Originally posted on Greenpeace.org
We cannot have the green and peaceful future we all hope for without confronting gun violence head on.
© Greenpeace / Roger Grace
As a parent, I have a lot of jobs. I need to make sure my daughter has healthy food, good manners and a climate that will sustain her and future generations. Some of these jobs are easy, and some require a lifetime of work. But there’s a new job that I resent having to do, that no parent should have to do. Every morning when I send my daughter off to school, I have to worry about her being shot. While that may sound dramatic, the epidemic of gun violence in this country means that we no longer have the luxury of feeling like our children are safe in their schools.
Yesterday I received an urgent alert on my cell phone from my daughter’s school warning me of a lockdown on campus because of a student reported carrying a weapon. Everything turned out fine and the lockdown was lifted before I had heard the message, so I didn’t have that rush of absolute terror that too many parents, brothers and sisters have experienced in similar moments.
Just today, school shootings have left students dead at both Northern Arizona University and Texas Southern University. This follows last week’s tragic shooting at Umpqua Community College in Roseburg, Oregon, which killed nine people. Closer to my home, young artist Antonio Ramos was shot dead while painting a public healing mural designed by local schoolchildren in neighboring Oakland.

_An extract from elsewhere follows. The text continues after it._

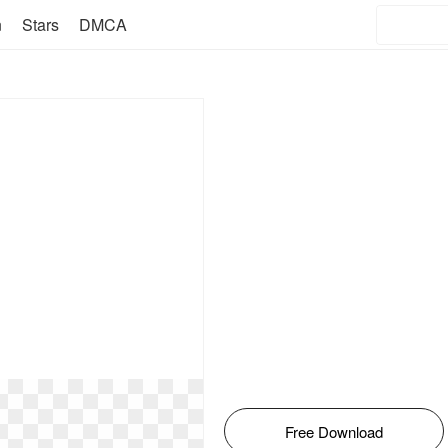
n
Stars
DMCA
Free Download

Many of the victims of this violence have parents who have had to feel the terror and indescribable loss of losing their child. Every parent I know has some little part of their brain on standby for that dreaded phone call, but it doesn’t have to be this way. There are some problems that are really hard — maybe even impossible — to solve, but this is not one of them. The United States is the only industrialized country with routine mass shootings and out of control rates of accidental handgun deaths, often involving children.

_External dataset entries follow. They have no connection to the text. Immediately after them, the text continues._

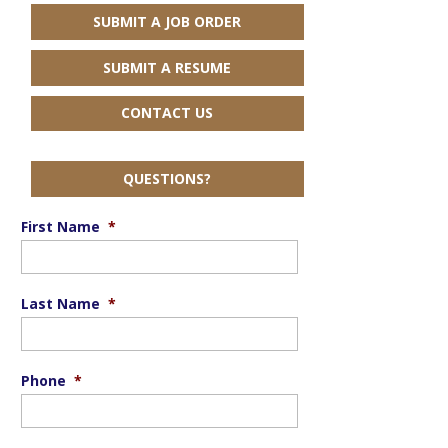
SUBMIT A JOB ORDER
SUBMIT A RESUME
CONTACT US
QUESTIONS?
First Name
*
Last Name
*
Phone
*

My choice to work for Greenpeace isn’t just because I care about keeping our planet “green.” It’s equally about the second part of our name: peace. We can’t have a truly sustainable society without it being safe and peaceful. That’s why Greenpeace opposes wars, but also why we take a stand against the everyday gun violence in this country.
At Greenpeace, our commitment to peace inspires us to take a more creative approach to resolving our differences with those we don’t agree with. Art, humor, dressing up in costumes, peaceful sit-ins and vigils — all of these are ways to share what we feel needs to be said, without ever taking up arms.
Just like our climate crisis, there is no magical solution to gun violence. We need better healthcare, stronger gun laws and a real plan to tackle the worsening economic inequality that destabilizes our communities. We must face up to the tragic reality that children in this country lose their lives every day to gun violence, and not always in the well-publicized mass shootings that we read about. This is a problem that plagues our cities and our rural communities. Just like the clean energy revolution, we can look at other countries around the world and see that there are sensible steps we can take to tackle these challenges.
As a mother, I am grateful for the work being done by groups like Moms Demand Action, taking a non-partisan approach to campaigning for a country where all children and families are safe from gun violence. This urgent issue demands the same principles we apply to protecting our environment — creativity, dedication and passion aimed at peacefully confronting an unacceptable status quo. We’re used to seeing politicians throw up their hands and say that they can’t do anything to fix this problem. We’ve never accepted that answer when it comes to environmental problems, and we won’t accept it when it comes to the gun violence plaguing our schools, churches, movie theaters and neighborhoods.
I hope you will join me in recognizing that we cannot have the green and peaceful future we all hope for without confronting gun violence head on.